----- Supplied information

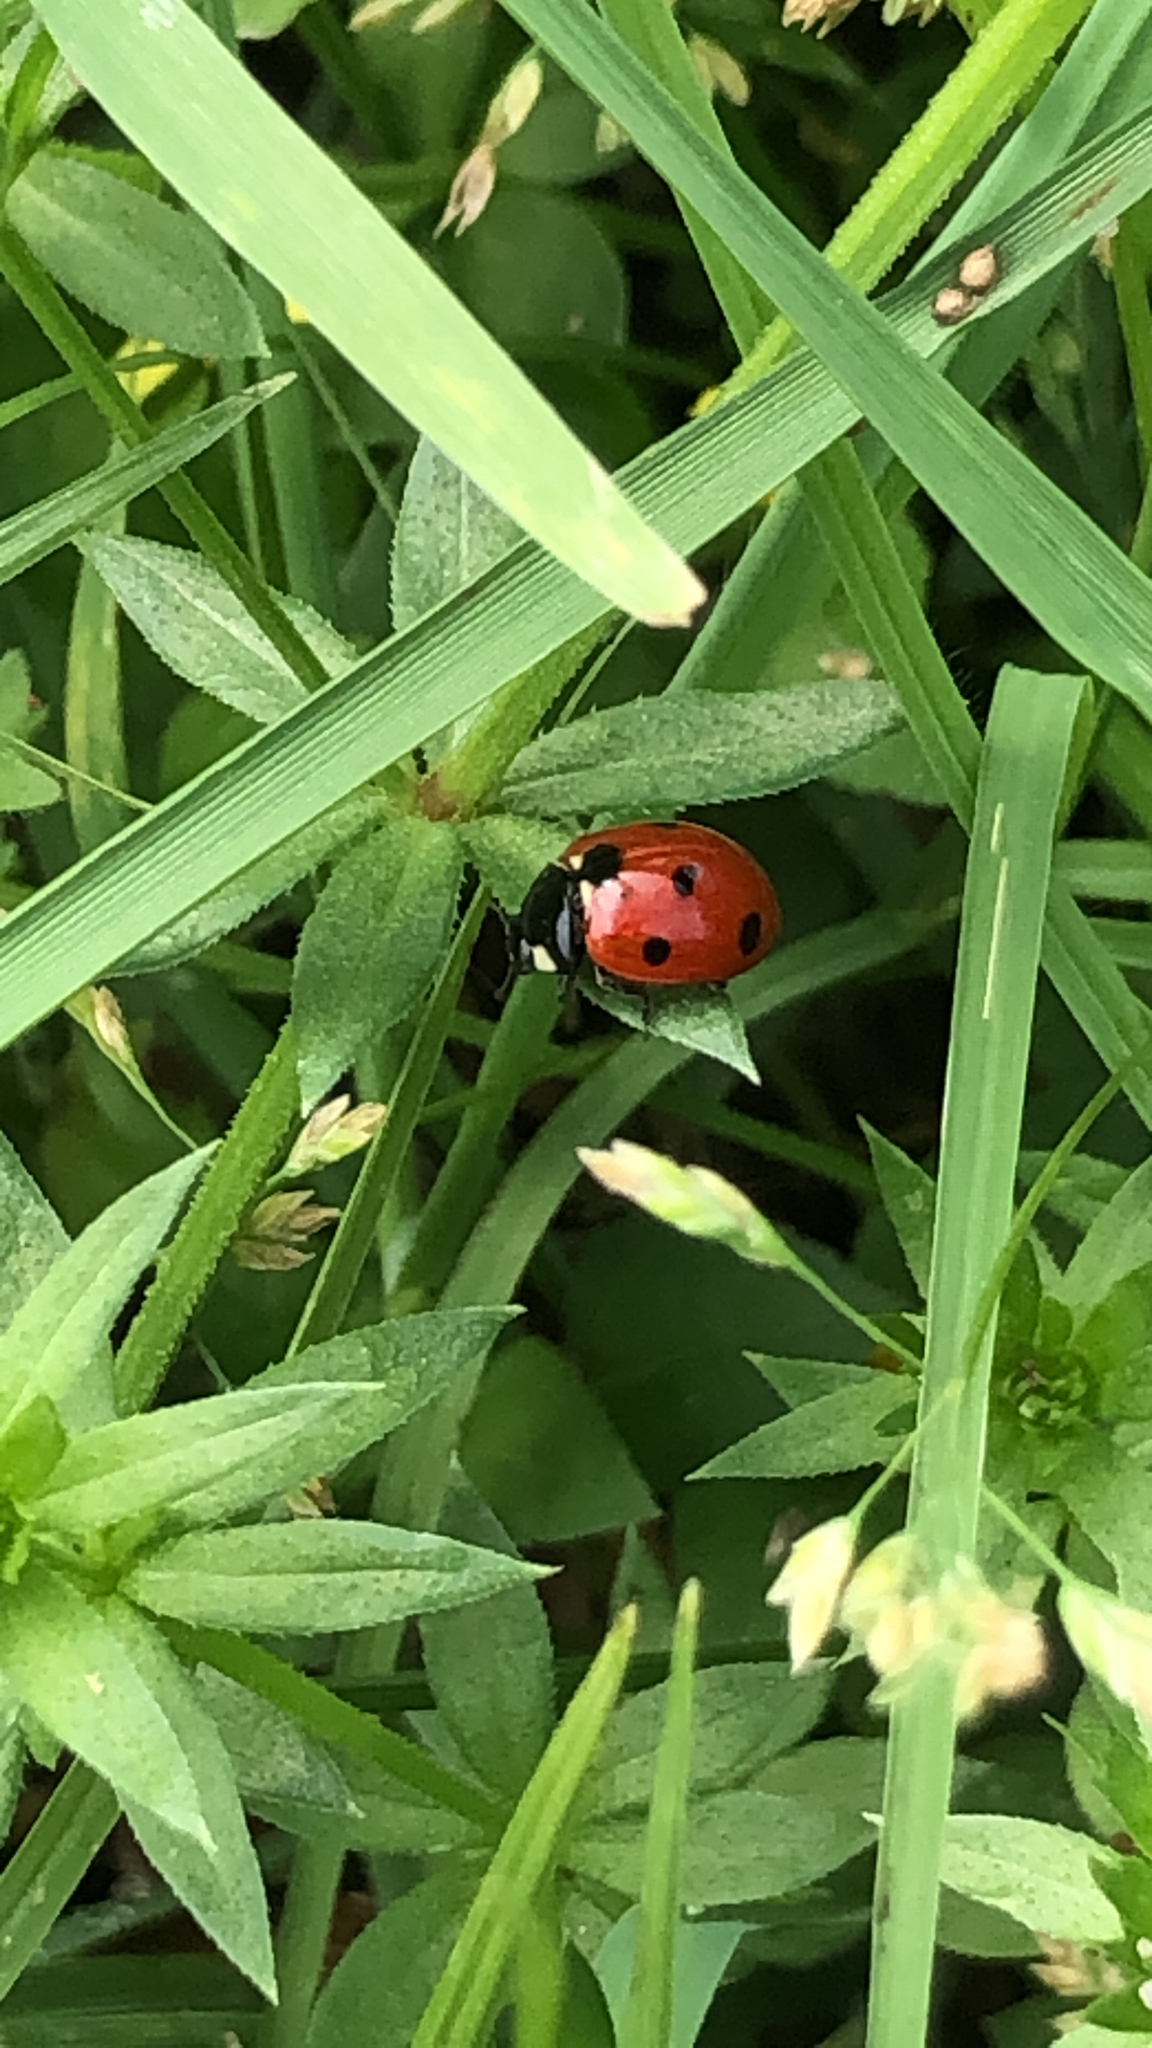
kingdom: Animalia
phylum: Arthropoda
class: Insecta
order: Coleoptera
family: Coccinellidae
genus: Coccinella
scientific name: Coccinella septempunctata
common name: Sevenspotted lady beetle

----------

*Written exercise*
Write out, unchanged, every line of the records from the line containing "class: Insecta" up to and including the last line.

*Answer to this exercise*
class: Insecta
order: Coleoptera
family: Coccinellidae
genus: Coccinella
scientific name: Coccinella septempunctata
common name: Sevenspotted lady beetle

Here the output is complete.